### FRAGMENTO ###

Carta a Alberto Escobar Ángel

Señor
Don Alberto Escobar Ángel
Medellín

Leí muchas veces su obra que me trajo titulada «El término habla de su presencia». Muchas veces, digo, porque encuentro en ella la música de El remordimiento, que tiene un ritmo de serrucho y a un mismo tiempo de sospecha de silencio, ritmo de autodesprecio y orgullo dialéctico, que precisamente es el de la marcha del hombre en el espacio-tiempo, en su mundo; porque somos el único animal o apariencia que se sabe a sí mismo un dios circulando por un albañal; lo que se expresa también así: somos dioses caídos no sabemos de dónde y de retorno. Y dejo adrede el galicismo «dios circulando por un albañal» con el objeto de que quede constancia de que el hombre mismo es el albañal.

Pero en su obra se expresa mejor todo esto, con sólo la música interior del albañal o camino, música de remordimiento y de oculta esperanza imprecisa (ahí reside el alto valor estético), sin conceptos, únicamente con ese triste ritmo ambiental de la situación dialéctica humana:

«Nosotros dos éramos el más
oscuro yacimiento de palabras,
agua podrida de cualquier florero,
cóncava placenta de los vicios
que algún día llegaron envueltos
en una sábana blanca
».

###

## EL PROBLEMA
En la carta, ¿qué título tiene la obra que Alberto Escobar Ángel le trajo a quien escribe?

### REGISTROS PROPORCIONADOS ###

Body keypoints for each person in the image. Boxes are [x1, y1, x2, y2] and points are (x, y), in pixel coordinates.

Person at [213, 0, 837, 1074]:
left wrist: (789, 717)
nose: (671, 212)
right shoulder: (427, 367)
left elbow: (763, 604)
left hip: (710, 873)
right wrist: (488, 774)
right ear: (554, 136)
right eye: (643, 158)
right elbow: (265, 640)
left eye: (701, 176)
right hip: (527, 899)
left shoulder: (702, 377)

###
### REGISTROS PROPORCIONADOS ###

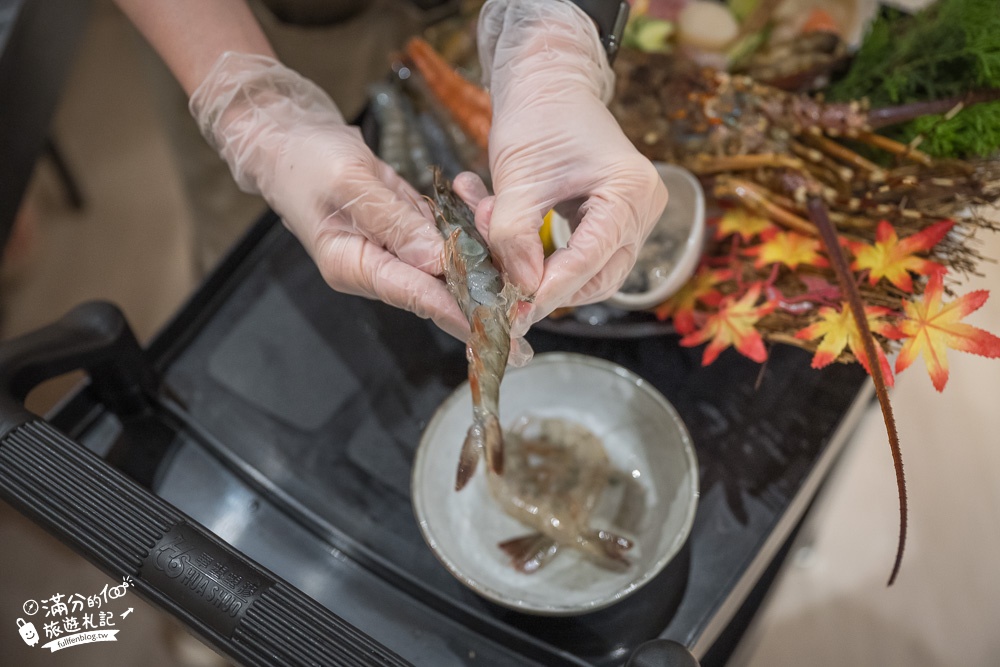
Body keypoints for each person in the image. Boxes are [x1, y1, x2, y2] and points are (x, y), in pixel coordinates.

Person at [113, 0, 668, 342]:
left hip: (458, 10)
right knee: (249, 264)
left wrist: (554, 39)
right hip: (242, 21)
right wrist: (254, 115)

###
### REGISTROS PROPORCIONADOS ###

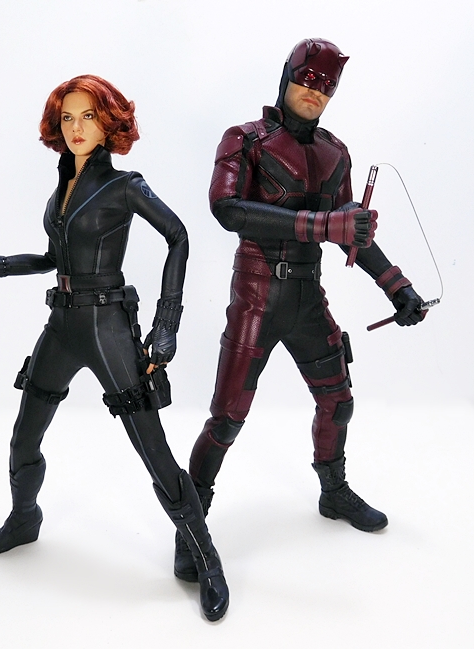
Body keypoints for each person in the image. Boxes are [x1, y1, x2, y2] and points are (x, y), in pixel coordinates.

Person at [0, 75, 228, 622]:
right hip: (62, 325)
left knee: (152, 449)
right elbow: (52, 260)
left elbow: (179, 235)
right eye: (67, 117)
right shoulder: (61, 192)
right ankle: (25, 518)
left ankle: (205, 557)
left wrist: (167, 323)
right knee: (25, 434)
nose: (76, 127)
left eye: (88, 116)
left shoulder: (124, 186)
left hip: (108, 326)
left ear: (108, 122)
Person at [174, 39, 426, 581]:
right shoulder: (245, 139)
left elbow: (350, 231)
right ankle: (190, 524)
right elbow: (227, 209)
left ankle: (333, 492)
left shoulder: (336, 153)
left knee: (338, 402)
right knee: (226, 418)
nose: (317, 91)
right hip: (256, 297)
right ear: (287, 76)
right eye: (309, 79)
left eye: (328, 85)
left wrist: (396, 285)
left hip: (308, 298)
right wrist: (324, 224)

###

## RESPUESTA ESPERADA
«El término habla de su presencia».